▶ _INSTRUCTION_
Based on the entries below, how many lines contain the word "kanadský"? Respond with only the number.

▶ _Saved data entries_

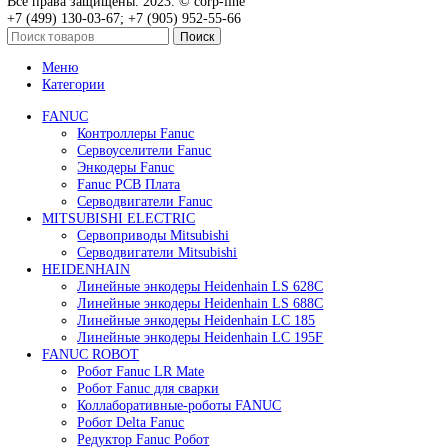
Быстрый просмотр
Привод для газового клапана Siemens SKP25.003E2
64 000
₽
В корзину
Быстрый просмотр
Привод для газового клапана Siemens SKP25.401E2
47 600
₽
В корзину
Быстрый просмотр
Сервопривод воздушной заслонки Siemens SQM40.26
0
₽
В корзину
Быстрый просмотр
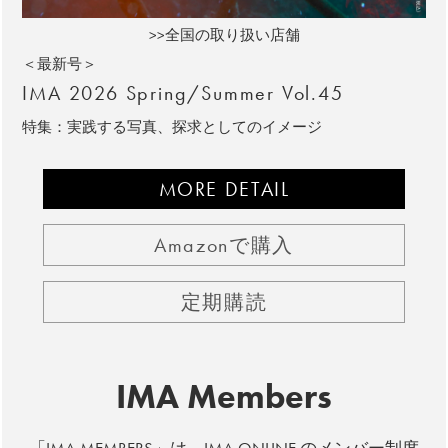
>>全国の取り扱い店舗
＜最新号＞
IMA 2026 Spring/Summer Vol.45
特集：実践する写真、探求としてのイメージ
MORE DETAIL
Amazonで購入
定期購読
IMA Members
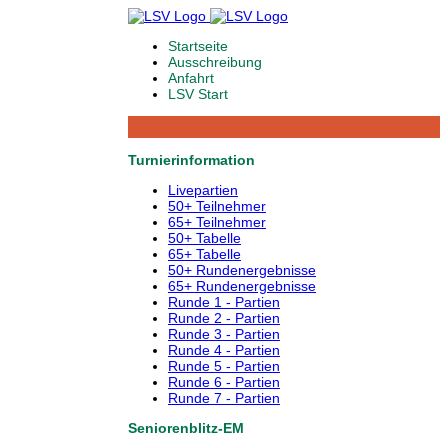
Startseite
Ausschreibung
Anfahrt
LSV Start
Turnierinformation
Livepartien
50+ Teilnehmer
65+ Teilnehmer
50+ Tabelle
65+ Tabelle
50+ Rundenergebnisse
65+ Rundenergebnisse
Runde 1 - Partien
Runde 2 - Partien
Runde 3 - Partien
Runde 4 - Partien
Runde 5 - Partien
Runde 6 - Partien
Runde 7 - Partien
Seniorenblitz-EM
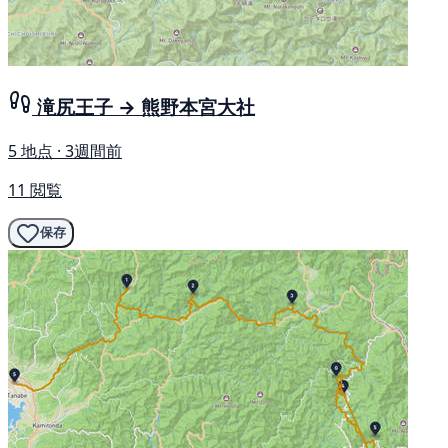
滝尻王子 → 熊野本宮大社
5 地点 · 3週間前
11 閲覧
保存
==
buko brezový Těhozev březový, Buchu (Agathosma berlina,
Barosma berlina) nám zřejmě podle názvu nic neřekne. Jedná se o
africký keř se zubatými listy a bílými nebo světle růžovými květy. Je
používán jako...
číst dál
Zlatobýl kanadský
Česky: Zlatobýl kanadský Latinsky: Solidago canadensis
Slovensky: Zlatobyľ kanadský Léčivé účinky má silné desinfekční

▶ _TASK RESPONSE_
3